Nissan LEAF - wiodący, ekologiczny samochód rodzinny?
Czy auta napędzane energią elektryczną to przyszłość? Tego jeszcze nie wiemy. Wiemy natomiast, że elektryczny Nissan LEAF to obiecujący przedstawiciel motoryzacji przyszłości. Dlaczego?
Zastanawialiście się kiedyś, dlaczego Wasze laptopy nie są zasilane malutkim silniczkiem spalinowym? W teorii to przecież całkowicie wykonalne, ale... Byłoby to bardzo niewygodne, niepraktyczne i zapewne nieekonomiczne rozwiązanie. Ot książkowy przykład "przerostu formy nad treścią". Istnieją konkretne przesłanki, dla których telefony, komputery czy radia zasilane są energią elektryczną, a statki, samoloty czy samochody silnikami spalinowymi.
Mimo to producenci aut zdecydowali się stworzyć czterokołowe pojazdy, które do poruszania się będą wykorzystywać prąd. Cóż, bez względu na to, jak bardzo (przy obecnym poziomie technologii) nietrafiony to pomysł, trzeba przyznać, że w przypadku Nissana LEAF-a efekt jest... obiecujący.
Właśnie w takich samochodach jak LEAF producenci upatrują odpowiedzi na gwałtownie kurczące się zasoby ropy naftowej (teoria równie naciągana co globalne ocieplenie) i rosnące zanieczyszczenie atmosfery.
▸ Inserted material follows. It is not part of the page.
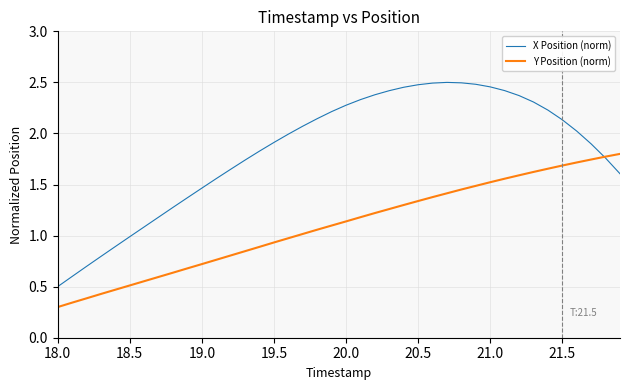

Rank the series by their average value, from lowest to highest.

Y Position (norm), X Position (norm)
O tym, czy to dobra odpowiedź przyjdzie nam się dopiero przekonać. I mimo iż trudno pisać o samochodzie elektrycznym bez nakreślenia całego elektro-ekologicznego tła, to pozostawimy tę polemikę ekoczubkom i działom PR koncernów motoryzacyjnych. Skupmy się na naszym aucie przyszłości, którym już dziś można poruszać się po ulicach miast. Bo raczej tylko w mieście będziecie mogli spotkać Nissan LEAF-a.
W podłodze naszej obłej, pozbawionej układu wydechowego, wariacji na temat hatchbacka umieszczono 48 modułów litowo-jonowego akumulatora. W tym celu zastosowano zupełnie nową platformę, a całe auto jest długości mniej więcej Opla Astry czy Forda Focusa. Łącznie baterie (takie same, jak zasilają wasze laptopy) mają pojemność 24 kWh - jakieś 500 razy więcej niż w przeciętnym komputerze przenośnym. Dzięki nim napędzane silnikiem elektrycznym auto, ważące 1550 kg może pokonać w teorii do 175 km.
W praktyce jednak, w zimowych warunkach w jakich przez tydzień testowaliśmy LEAF-a, przy ujemnych temperaturach i konieczności korzystania z klimatyzacji, 24 kWh wystarczą na około 110 km. Potem auto musi wylądować przy gniazdku i dopiero po 8 godzinach ładowania będzie gotowe do pokonania kolejnych 110 km (przy bardzo delikatnym obchodzeniem się z pedałem przyspieszenia i w trybie Eco, który znacznie "przytłumia" silnik). Owszem istnieje możliwość tzw. "szybkiego ładowania" - 80 proc. energii w 20 min - jednak w Polsce nie ma jeszcze stacji, które by to umożliwiały. Przybywa ich za to w Europie.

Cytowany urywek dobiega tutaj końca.